Only 12% of the banana plant is used. This process turns the rest into bioplastic

The growing of bananas is a particularly wasteful form of agriculture, with only 12 percent of the plant actually being used. The pseudostem makes up much of the rest, and while it can be composted or used in the production of textiles, it’s usually just thrown away.

In order to bring new value to that waste, researchers from Australia developed an experimental new recycling process. It begins with the pseudostem being chopped up into pieces, those pieces then being dried in an oven at a low temperature, and then milled into a fine powder. That powder is subsequently washed via a soft chemical treatment. This step isolates a material called nanocellulose – which is made up of tiny cellulose fibers – from the rest of the powder.
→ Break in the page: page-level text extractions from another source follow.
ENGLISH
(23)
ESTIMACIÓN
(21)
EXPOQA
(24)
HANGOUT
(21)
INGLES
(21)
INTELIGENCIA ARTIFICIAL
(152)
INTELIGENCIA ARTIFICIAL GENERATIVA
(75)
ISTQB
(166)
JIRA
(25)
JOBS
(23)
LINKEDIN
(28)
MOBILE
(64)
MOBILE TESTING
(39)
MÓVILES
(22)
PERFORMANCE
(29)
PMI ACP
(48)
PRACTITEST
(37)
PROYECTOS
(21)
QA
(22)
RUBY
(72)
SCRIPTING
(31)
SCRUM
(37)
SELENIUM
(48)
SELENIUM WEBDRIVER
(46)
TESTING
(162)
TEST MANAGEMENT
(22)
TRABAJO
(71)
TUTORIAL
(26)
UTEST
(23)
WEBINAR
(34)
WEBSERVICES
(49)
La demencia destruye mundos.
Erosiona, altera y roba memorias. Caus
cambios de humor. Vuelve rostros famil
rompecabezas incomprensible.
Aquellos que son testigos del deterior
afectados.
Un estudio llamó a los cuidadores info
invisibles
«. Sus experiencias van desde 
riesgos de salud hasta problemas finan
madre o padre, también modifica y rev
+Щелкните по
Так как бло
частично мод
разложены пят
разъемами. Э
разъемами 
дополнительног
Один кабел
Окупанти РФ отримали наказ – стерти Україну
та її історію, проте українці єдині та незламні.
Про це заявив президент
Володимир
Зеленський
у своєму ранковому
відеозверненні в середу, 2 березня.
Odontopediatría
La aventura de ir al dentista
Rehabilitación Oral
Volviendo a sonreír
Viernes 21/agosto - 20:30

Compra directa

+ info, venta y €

From that nanocellulose, sheets of plastic can be made that are both biodegradable and fully recyclable. The finished product has a consistency, not unlike that of the parchment paper used in baking, and could potentially be used in products such as shopping bags and food packaging. It can be fully recycled up to three times without any loss in quality, and when it is discarded and placed in the soil, it breaks down organically. Additionally, lab tests indicate that the material doesn’t leach any harmful compounds into food—which can be a problem in some bioplastics such as cups made from bamboo.

The scientists are now seeking industry partners who are interested in scaling the process up to commercial production levels and making it as cost-effective as possible.